Les pays en Afrique du Nord ont beaucoup de problèmes avec des stealers (des « voleurs ») qui récupèrent les mots de passe. Il s’agit de la menace la plus importante pour un utilisateur lambda, qui risque de se retrouver avec sa carte bancaire ou ses identifiants de connexion mis en vente sur le Web.

La France n’y échappe évidemment pas ?

Non. Il y a quelques mois j’ai travaillé sur un groupe qui y diffusait des stealers. Leur méthode était de passer par des pubs en ciblant des logiciels de communication. Ainsi, lorsqu’on recherchait ces logiciels dans Google, apparaissait un lien sponsorisé qui renvoyait sur un site malveillant. Certes, on pouvait télécharger le logiciel désiré, mais celui-ci arrivait accompagné de stealers pour récupérer des mots de passe et faire des intrusions.

Selon Kaspersky, les Français sont de plus en plus vigilants face à la cybercriminalité.
Selon Kaspersky, les Français sont de plus en plus vigilants face à la cybercriminalité. - Joel Saget AFP

Nous constatons cependant que la France est un pays moins attaqué que d’autres. Il y existe une certaine maturité chez les utilisateurs, qui se protègent mieux. Le rabâchage des bonnes pratiques, des bonnes hygiènes de vie numérique, porte ses fruits. Cette vigilance semble donc de plus intégrée et le public se révèle de plus en plus conscient des risques existants.

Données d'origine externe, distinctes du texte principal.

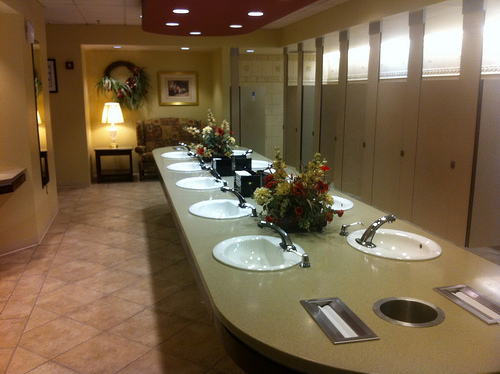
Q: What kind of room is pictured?
A: It is a bathroom.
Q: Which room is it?
A: It is a bathroom.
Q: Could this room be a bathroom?
A: Yes, it is a bathroom.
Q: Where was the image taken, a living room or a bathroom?
A: It was taken at a bathroom.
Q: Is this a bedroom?
A: No, it is a bathroom.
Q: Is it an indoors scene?
A: Yes, it is indoors.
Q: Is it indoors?
A: Yes, it is indoors.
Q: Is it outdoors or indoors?
A: It is indoors.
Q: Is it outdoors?
A: No, it is indoors.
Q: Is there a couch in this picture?
A: Yes, there is a couch.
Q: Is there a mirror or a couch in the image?
A: Yes, there is a couch.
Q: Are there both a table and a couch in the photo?
A: Yes, there are both a couch and a table.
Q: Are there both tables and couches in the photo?
A: Yes, there are both a couch and a table.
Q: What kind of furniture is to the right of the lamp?
A: The piece of furniture is a couch.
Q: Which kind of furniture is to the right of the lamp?
A: The piece of furniture is a couch.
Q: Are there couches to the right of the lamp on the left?
A: Yes, there is a couch to the right of the lamp.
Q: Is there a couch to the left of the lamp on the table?
A: No, the couch is to the right of the lamp.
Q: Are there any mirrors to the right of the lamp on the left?
A: No, there is a couch to the right of the lamp.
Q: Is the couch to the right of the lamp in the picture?
A: Yes, the couch is to the right of the lamp.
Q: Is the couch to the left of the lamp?
A: No, the couch is to the right of the lamp.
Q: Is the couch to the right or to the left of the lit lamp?
A: The couch is to the right of the lamp.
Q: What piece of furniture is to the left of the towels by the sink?
A: The piece of furniture is a couch.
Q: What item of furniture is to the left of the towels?
A: The piece of furniture is a couch.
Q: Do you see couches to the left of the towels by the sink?
A: Yes, there is a couch to the left of the towels.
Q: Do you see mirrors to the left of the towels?
A: No, there is a couch to the left of the towels.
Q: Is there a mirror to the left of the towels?
A: No, there is a couch to the left of the towels.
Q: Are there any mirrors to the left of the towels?
A: No, there is a couch to the left of the towels.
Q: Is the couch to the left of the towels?
A: Yes, the couch is to the left of the towels.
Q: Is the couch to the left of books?
A: No, the couch is to the left of the towels.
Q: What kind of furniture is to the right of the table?
A: The piece of furniture is a couch.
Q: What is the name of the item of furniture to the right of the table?
A: The piece of furniture is a couch.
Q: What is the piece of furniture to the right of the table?
A: The piece of furniture is a couch.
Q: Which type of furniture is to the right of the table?
A: The piece of furniture is a couch.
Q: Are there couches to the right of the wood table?
A: Yes, there is a couch to the right of the table.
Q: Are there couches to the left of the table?
A: No, the couch is to the right of the table.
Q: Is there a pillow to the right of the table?
A: No, there is a couch to the right of the table.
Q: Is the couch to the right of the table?
A: Yes, the couch is to the right of the table.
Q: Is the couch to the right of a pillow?
A: No, the couch is to the right of the table.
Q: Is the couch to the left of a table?
A: No, the couch is to the right of a table.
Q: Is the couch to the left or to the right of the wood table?
A: The couch is to the right of the table.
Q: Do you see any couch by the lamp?
A: Yes, there is a couch by the lamp.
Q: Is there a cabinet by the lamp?
A: No, there is a couch by the lamp.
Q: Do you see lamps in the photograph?
A: Yes, there is a lamp.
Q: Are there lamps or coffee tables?
A: Yes, there is a lamp.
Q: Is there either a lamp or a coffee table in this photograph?
A: Yes, there is a lamp.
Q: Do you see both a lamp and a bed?
A: No, there is a lamp but no beds.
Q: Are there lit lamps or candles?
A: Yes, there is a lit lamp.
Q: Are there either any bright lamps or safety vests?
A: Yes, there is a bright lamp.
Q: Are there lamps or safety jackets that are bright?
A: Yes, the lamp is bright.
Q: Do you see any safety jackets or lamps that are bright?
A: Yes, the lamp is bright.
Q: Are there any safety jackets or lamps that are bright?
A: Yes, the lamp is bright.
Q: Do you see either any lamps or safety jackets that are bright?
A: Yes, the lamp is bright.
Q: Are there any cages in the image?
A: No, there are no cages.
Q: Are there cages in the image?
A: No, there are no cages.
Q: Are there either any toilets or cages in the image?
A: No, there are no cages or toilets.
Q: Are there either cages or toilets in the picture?
A: No, there are no cages or toilets.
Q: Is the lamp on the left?
A: Yes, the lamp is on the left of the image.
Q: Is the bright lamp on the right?
A: No, the lamp is on the left of the image.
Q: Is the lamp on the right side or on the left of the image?
A: The lamp is on the left of the image.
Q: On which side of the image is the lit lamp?
A: The lamp is on the left of the image.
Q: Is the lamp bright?
A: Yes, the lamp is bright.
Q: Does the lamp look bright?
A: Yes, the lamp is bright.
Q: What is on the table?
A: The lamp is on the table.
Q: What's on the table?
A: The lamp is on the table.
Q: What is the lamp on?
A: The lamp is on the table.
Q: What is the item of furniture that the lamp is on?
A: The piece of furniture is a table.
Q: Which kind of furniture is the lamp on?
A: The lamp is on the table.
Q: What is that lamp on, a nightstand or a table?
A: The lamp is on a table.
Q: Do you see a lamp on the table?
A: Yes, there is a lamp on the table.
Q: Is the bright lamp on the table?
A: Yes, the lamp is on the table.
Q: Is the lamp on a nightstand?
A: No, the lamp is on the table.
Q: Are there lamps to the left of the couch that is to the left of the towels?
A: Yes, there is a lamp to the left of the couch.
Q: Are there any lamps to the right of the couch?
A: No, the lamp is to the left of the couch.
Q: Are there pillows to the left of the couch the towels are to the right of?
A: No, there is a lamp to the left of the couch.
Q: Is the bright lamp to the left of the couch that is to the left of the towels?
A: Yes, the lamp is to the left of the couch.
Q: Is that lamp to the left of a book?
A: No, the lamp is to the left of the couch.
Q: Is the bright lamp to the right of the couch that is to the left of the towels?
A: No, the lamp is to the left of the couch.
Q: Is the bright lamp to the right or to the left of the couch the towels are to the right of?
A: The lamp is to the left of the couch.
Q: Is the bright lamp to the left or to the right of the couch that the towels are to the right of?
A: The lamp is to the left of the couch.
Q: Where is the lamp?
A: The lamp is in the bathroom.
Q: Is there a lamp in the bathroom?
A: Yes, there is a lamp in the bathroom.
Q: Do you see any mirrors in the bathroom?
A: No, there is a lamp in the bathroom.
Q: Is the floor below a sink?
A: Yes, the floor is below a sink.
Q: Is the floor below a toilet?
A: No, the floor is below a sink.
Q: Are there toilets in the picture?
A: No, there are no toilets.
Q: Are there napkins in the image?
A: No, there are no napkins.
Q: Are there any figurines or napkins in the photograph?
A: No, there are no napkins or figurines.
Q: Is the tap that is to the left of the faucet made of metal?
A: Yes, the faucet is made of metal.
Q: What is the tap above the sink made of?
A: The faucet is made of metal.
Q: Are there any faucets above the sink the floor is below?
A: Yes, there is a faucet above the sink.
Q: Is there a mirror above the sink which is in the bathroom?
A: No, there is a faucet above the sink.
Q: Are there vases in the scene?
A: No, there are no vases.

Mais c’est toujours le jeu du chat et la souris. Dès qu’une méthode utilisée par les cybercriminels se révèle moins efficace, elle est tout de suite moins utilisée au profit d’une autre… Autre facteur : l’utilisation de l’ordinateur par les particuliers est en baisse, avec un transfert des usages sur le smartphone.

D’où davantage d’attaques sur nos mobiles…

Oui, et de plus en plus. Le principe est le même : celui d’applications malveillantes qui vont voler les données bancaires. La méthode est particulièrement utilisée par les groupes d’attaquants étatiques qui cherchent à cibler les téléphones. Ce sont des attaques très précises pour de l’espionnage, de l’intelligence économique, qui vont viser une entreprise ou une poignée de personnes.

Les JO de Paris ont finalement été épargnés ?

Ils ont suscité de l’intérêt, avec leur lot usuel de menaces, mais nous n’avons pas détecté de cyberattaques majeures les concernant. Soit parce qu’il n’y en avait effectivement pas tant que ça, soit parcelles ont été particulièrement bien gérées.

Mais il existe toujours un lien entre les événements géopolitiques et les attaques : les opportunistes cherchent de l’argent et les activistes à faire passer des messages.

Comment vos logiciels de protection peuvent-ils faire face à 467.000 fichiers malveillants quotidiennement ?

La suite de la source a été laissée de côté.